It was a proud day for Jawaharlal Nehru University as its alumnus Abhijit Banerjee won the Nobel Economics Prize on Monday, with his former professors and peers saying they always knew his immense contributions to the field would be recognised. Indian-American Banerjee, his wife Esther Duflo and Michael Kremer jointly won the 2019 Nobel Economics Prize "for their experimental approach to alleviating global poverty."
"JNU politicized me, but not in a sense that I became a member of the JNU Students' Union or any politics of the institution. But it made me realise how important politics is," Abhijit Banerjee told India Today TV. "Coming from Kolkata, I knew Left politics but I didn't know much about the politics of the rest of India. So the Lohiaites were very important for me. I got to know the Gandhians, the RSS and all of these other facets of Indian politics. It also taught how to relate to each of them, where they stand, what the conversations were. JNU gave me a much better sense of politics in India," he further added. "I think JNU is seen as a space for treasonous thoughts rather than space for legitimate disagreement. I think our entire society is worse off for that," said Abhijit Banerjee.

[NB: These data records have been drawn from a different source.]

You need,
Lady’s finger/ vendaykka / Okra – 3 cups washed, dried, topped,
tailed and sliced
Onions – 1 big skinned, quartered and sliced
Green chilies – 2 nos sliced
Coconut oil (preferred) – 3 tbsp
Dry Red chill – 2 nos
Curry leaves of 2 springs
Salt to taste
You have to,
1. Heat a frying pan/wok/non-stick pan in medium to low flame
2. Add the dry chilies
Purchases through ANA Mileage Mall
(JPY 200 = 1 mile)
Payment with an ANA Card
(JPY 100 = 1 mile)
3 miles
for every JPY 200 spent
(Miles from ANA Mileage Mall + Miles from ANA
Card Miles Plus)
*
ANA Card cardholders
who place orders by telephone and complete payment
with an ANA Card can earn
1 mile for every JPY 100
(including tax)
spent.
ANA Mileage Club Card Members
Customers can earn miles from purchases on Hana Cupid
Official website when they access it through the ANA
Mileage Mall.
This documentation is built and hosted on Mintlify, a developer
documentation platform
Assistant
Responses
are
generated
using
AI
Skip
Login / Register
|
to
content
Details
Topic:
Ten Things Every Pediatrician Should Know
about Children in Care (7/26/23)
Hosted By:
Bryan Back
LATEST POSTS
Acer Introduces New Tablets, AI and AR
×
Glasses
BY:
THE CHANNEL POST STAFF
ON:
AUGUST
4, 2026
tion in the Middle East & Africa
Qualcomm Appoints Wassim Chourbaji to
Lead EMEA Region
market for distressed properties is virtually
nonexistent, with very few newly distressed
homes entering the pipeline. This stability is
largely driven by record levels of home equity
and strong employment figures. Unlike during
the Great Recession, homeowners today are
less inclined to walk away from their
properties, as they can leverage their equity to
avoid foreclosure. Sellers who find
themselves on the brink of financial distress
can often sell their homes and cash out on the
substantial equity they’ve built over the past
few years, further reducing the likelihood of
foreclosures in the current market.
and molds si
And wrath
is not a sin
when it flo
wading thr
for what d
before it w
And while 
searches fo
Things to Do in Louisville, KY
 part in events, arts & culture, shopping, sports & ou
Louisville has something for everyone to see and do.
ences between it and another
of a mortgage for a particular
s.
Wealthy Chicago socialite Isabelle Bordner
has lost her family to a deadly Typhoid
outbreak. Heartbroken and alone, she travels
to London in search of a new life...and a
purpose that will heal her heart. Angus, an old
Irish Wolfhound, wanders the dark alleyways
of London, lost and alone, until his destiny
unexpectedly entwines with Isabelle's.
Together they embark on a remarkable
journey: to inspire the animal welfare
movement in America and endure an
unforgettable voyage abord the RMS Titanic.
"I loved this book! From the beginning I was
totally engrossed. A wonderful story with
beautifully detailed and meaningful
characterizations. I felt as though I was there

Banerjee was educated at the University of Calcutta, Jawaharlal Nehru University and Harvard University, where he received his Ph.D in 1988. He is currently the Ford Foundation International Professor of Economics at the US-based Massachusetts Institute of Technology. In 2003, he founded the Abdul Latif Jameel Poverty Action Lab (J-PAL), along with Duflo and Sendhil Mullainathan, and he remains one of the lab's directors.